In other farm news, I attended the Seward Co-op CSA Fair last Saturday. I met some interesting farmers and farm-shoppers and also signed up a couple of new members.
Our tomato, eggplant and pepper plant starts are looking good. They are all happily living in my canoe which I covered with plastic. During the day they I pull them outside and at night I pull them into the garage.
One of our sheep named Bernice lambed on Easter. She had twins, one boy and one girl (very cute). Bernice is an excellent mother as she dutifully demonstrated to me last week. One morning I went out to the sheep/goat barn as usual to water and feed them. I then continued into the chicken coop which is adjoining the sheep and goat area.

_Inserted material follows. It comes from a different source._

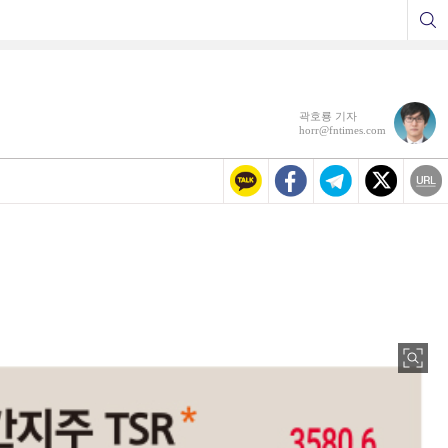
곽호룡 기자
horr@fntimes.com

From a window in the chicken coop I noticed that the very high winds we were having that day were about to turn my hoop house into a giant kite. Being that I had planned on planting watermelon in the hoop house I was not terribly taken by the prospect of it blowing into the sheep and goat pasture or possibly on to the road or possibly into the next county. I ran out of the chicken coop and in my haste, neglected to lock the door.
Forest, my one year old, was with me so I got to experience the excitement of trying to run while pushing a stroller though a cow pasture, very aerobic indeed. So we get out there and learn that there's not a lot that one and a half people could do in that situation. The hoop house is something like 10 feet wide, 12 feet long and seven feet high and it's flopping and cracking in the wind. The plastic’s all messed up and one of the pipes is busted.
Luckily my dad randomly showed up at this point and between gusts of wind be were able to take it down accordion style and stow it in my hay mow. There were a few tense moments were I seriously thought I was going to go for something similar to a hot air balloon ride.
So now that we know that the garden is not the best place wind-wise for the hoop house (this is our first year using a hoop house), we have made plans to set it up in our yard where it’ll be sheltered from the wind. It’s good that this happened before I planted the watermelon.
Anyway, back to Bernice the sheep. So after my dad and Forest and I get the hoop house to safety, we hear this big ruckus out in the chicken yard. It turns out that the door I forgot to lock somehow opened (probably in the wind) and Bernice decided to investigate the chicken coop. In our chicken coop there’s this little chicken door designed so that the chickens can walk in and out freely. Well, Bernice managed to worm her way through that and of course her two lambs followed her.
All three of them are in the chicken yard and Bernice must’ve felt that the chickens were threatening her lambs because she started defending. When we found her she actually had a chicken pinned against the ground and was pummeling it with her head.
I shooed her back into the barn as fast as I could but the damage had already been done. There were two injured hens. I tried to nurse them back to health but one died within a day and the other lived for just three days. They most likely both died of internal injuries.
Amazing how fast you can be out two chickens and a hoop house set-up isn’t it? I’m sure it’ll take me longer than 20 minutes (the total time it took for these mishaps to happen) to set up the hoop house in the new spot and locate some replacement hens. Well, could be worse, Bernice could’ve battled with more chickens and the hoop house could’ve blown into the next county.